Using saw stools for stability, he cut one end of the rafters (former fence rails) at angles, and birds mouthed the other end to sit flush on the beams. Next we needed to manoeuvre these HEAVY rails into position which required a ladder and nail gun. (*Here’s where you picture me awkwardly holding two rails whilst trying to keep my balance on the top step without falling).
As our property does cop some wind, so Luke figured best to use appropriate tie-downs; in this case it’s the fixed silver piece above called a triple grip.

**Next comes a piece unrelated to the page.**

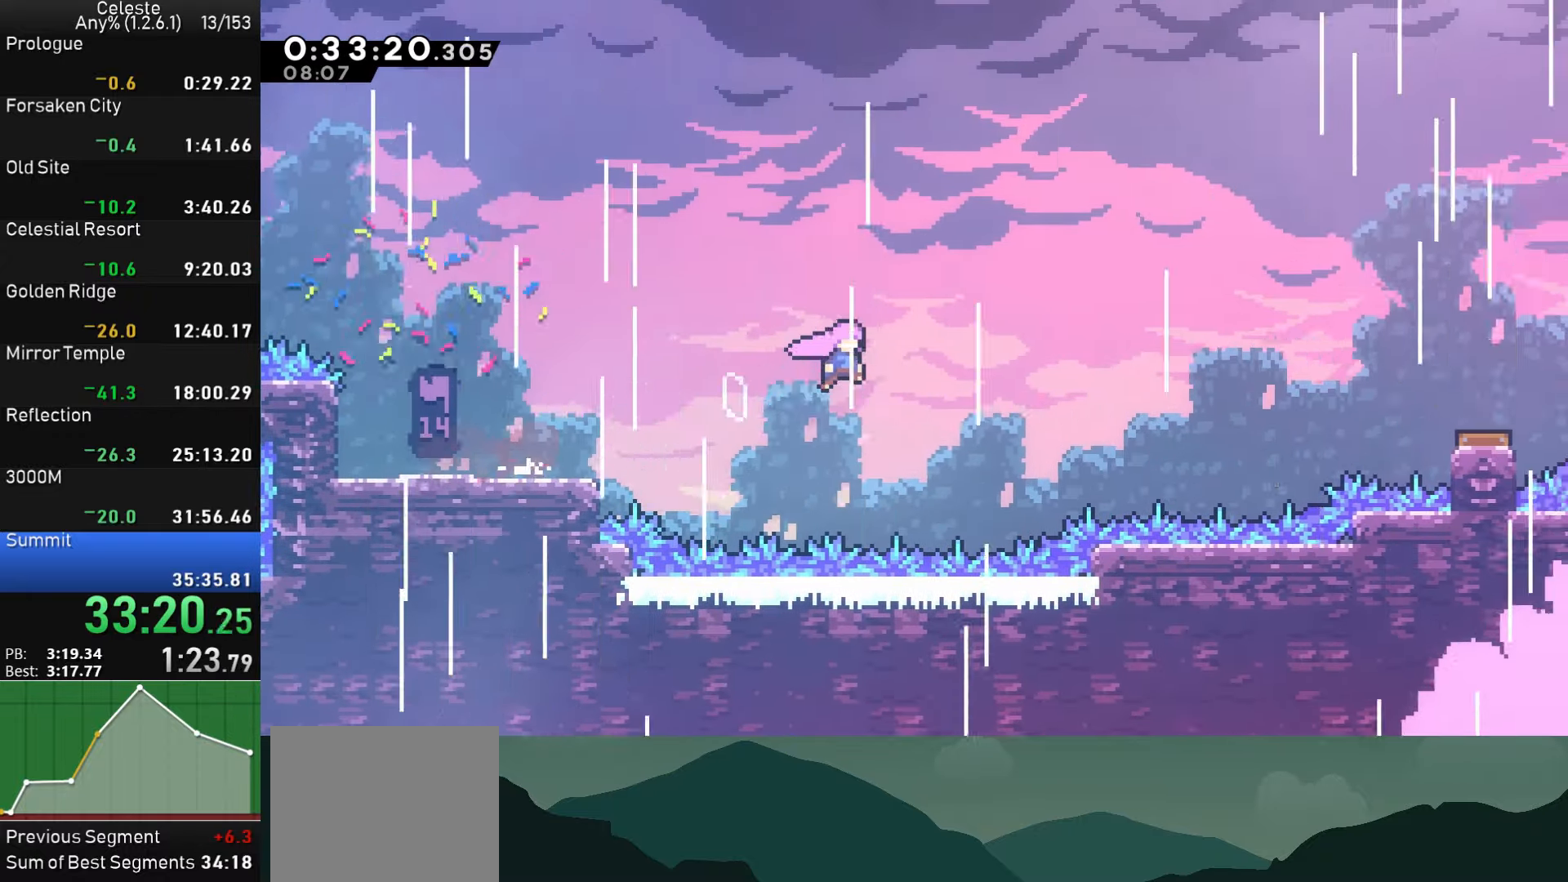
{"buttons": ["SQUARE", "DPAD_RIGHT"], "left_stick": "center", "events": [[84, "CROSS", "up"], [200, "SQUARE", "down"], [350, "SQUARE", "up"], [400, "SQUARE", "down"]]}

To ensure the rafters are solid as rocks, we inserted a ridge beam straight down the middle. This ensures the rafters don’t move around too much before we (later) fit the battens.
Oh, we also added a third row of rafters for added support. It’s starting to look like a hen house now, right?
We’ve also started to fix beams to the outdoor chicken run, using round coppers logs. To keep things nice and pretty, we cut out half of the posts so it sits nice and flush and also stops the beam from rolling around.
We then pre-drilled and fixed down into the post using 100mm galvanised batten screws.
And this is where we’re up to. You can’t rush these things, even if our chickens are arriving this Friday (yikes).
Cladding, roofing, snake proofing all coming soon DIYers.